PAGE TEXT
Most residential solar installations use rooftop solar panels, which are more visible than solar shingles. The panels’ appearance depends on their type. Monocrystalline (mono) panels are less noticeable because they’re black, while polycrystalline solar panels stand out because they’re blue. Rooftop solar panels are also rack-mounted, which makes them more noticeable overall.
Solar shingles can be integrated with your existing roof or used in place of a new roof, so they blend in more seamlessly with your home.
Solar shingles are significantly smaller than standard solar panels. They cover or replace traditional asphalt shingles, so they’re usually 12 inches wide by 86 inches long. They’re also lighter than solar panels, with an average weight of 13 pounds per square foot. They don’t add undue weight to your roof and eliminate the need for mounts or bracketing systems.
Traditional solar panels use crystalline silicon. Silicon acts as a semiconductor and helps absorb the sun’s rays. The silicon manufacturing process differentiates monocrystalline and polycrystalline panels. Mono panels use solar cells cut from one monocrystalline silicon crystal, whereas polycrystalline panels use multiple silicon crystals.
Mono panels are more efficient and are considered the best solar panels for home installations. Some solar shingles incorporate monocrystalline silicon cells in their design.
Most solar shingles use copper indium gallium selenide (CIGS) cells. CIGS cells are also used in thin-film solar panels, a less popular solar panel type. Instead of silicon, these cells use a combination of copper, indium, gallium, and selenium along with glass to create conductivity.
Efficiency is vital to your solar system’s energy production. Solar manufacturers use energy efficiency ratings to show how effectively panels and shingles can convert the sun’s rays into usable electricity. Monocrystalline solar panels are considered the most efficient solar panels. They offer efficiency ratings up to 24%, meaning they can convert 24% of the sunlight they absorb into energy. Solar shingles are less efficient and are more comparable to polycrystalline panels, with rates between 14% and 18%.
You’ll need to match your home’s energy needs to your solar system’s power output. High-quality mono panels can produce more than 400 watts per panel, while solar shingles generate 13–70 watts each. You’ll need more solar roof tiles to match a single solar panel adequately. Depending on their output, it could take 20–30 shingles to provide as much power as one high-powered solar panel.
Life Span and Warranty Coverage
Solar panels can last more than 25 years with the right upkeep. High-efficiency solar panels typically have 25-year warranties to match this life span. Some solar installers also include a power production guarantee covering your panels’ power output.
Solar shingles last around 20 years. Similar to panels, solar manufacturers may include two separate clauses for durability and power production. Your power production guarantee covers your shingles for 20 years, but the durability coverage may extend through your home’s lifetime.

RECORD SET
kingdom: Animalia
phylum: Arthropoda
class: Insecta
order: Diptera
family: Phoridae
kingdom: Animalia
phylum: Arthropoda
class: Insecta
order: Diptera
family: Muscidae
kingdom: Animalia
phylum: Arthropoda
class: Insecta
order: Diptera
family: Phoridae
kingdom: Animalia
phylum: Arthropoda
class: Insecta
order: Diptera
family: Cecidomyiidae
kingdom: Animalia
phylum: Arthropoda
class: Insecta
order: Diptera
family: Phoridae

...

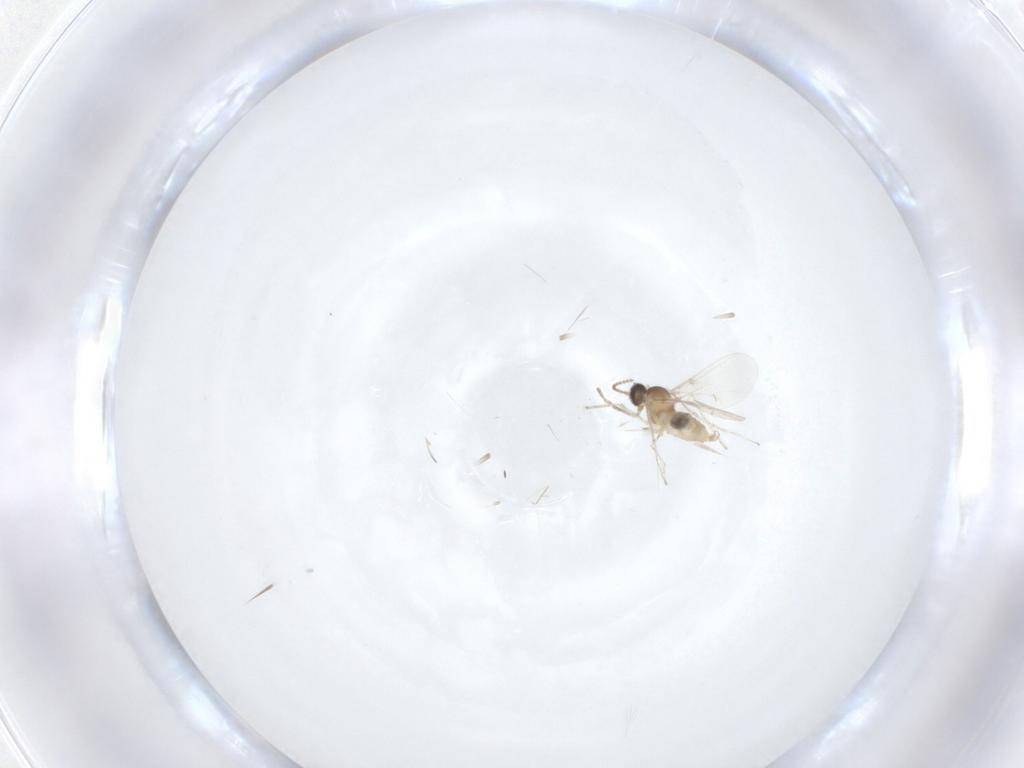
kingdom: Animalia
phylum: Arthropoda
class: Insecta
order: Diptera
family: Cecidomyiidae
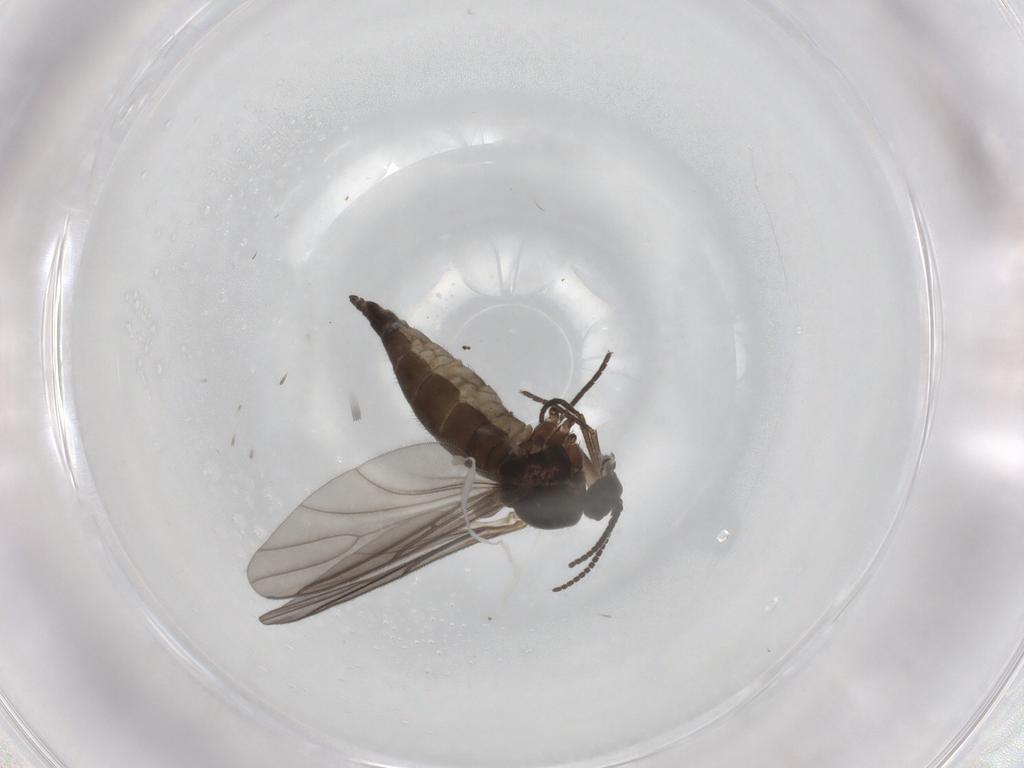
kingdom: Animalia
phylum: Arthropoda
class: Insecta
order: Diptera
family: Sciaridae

WORK REQUEST
In the page text on solar panels and shingles, what efficiency range is given for solar shingles?

RESPONSE BOX
Between 14% and 18%.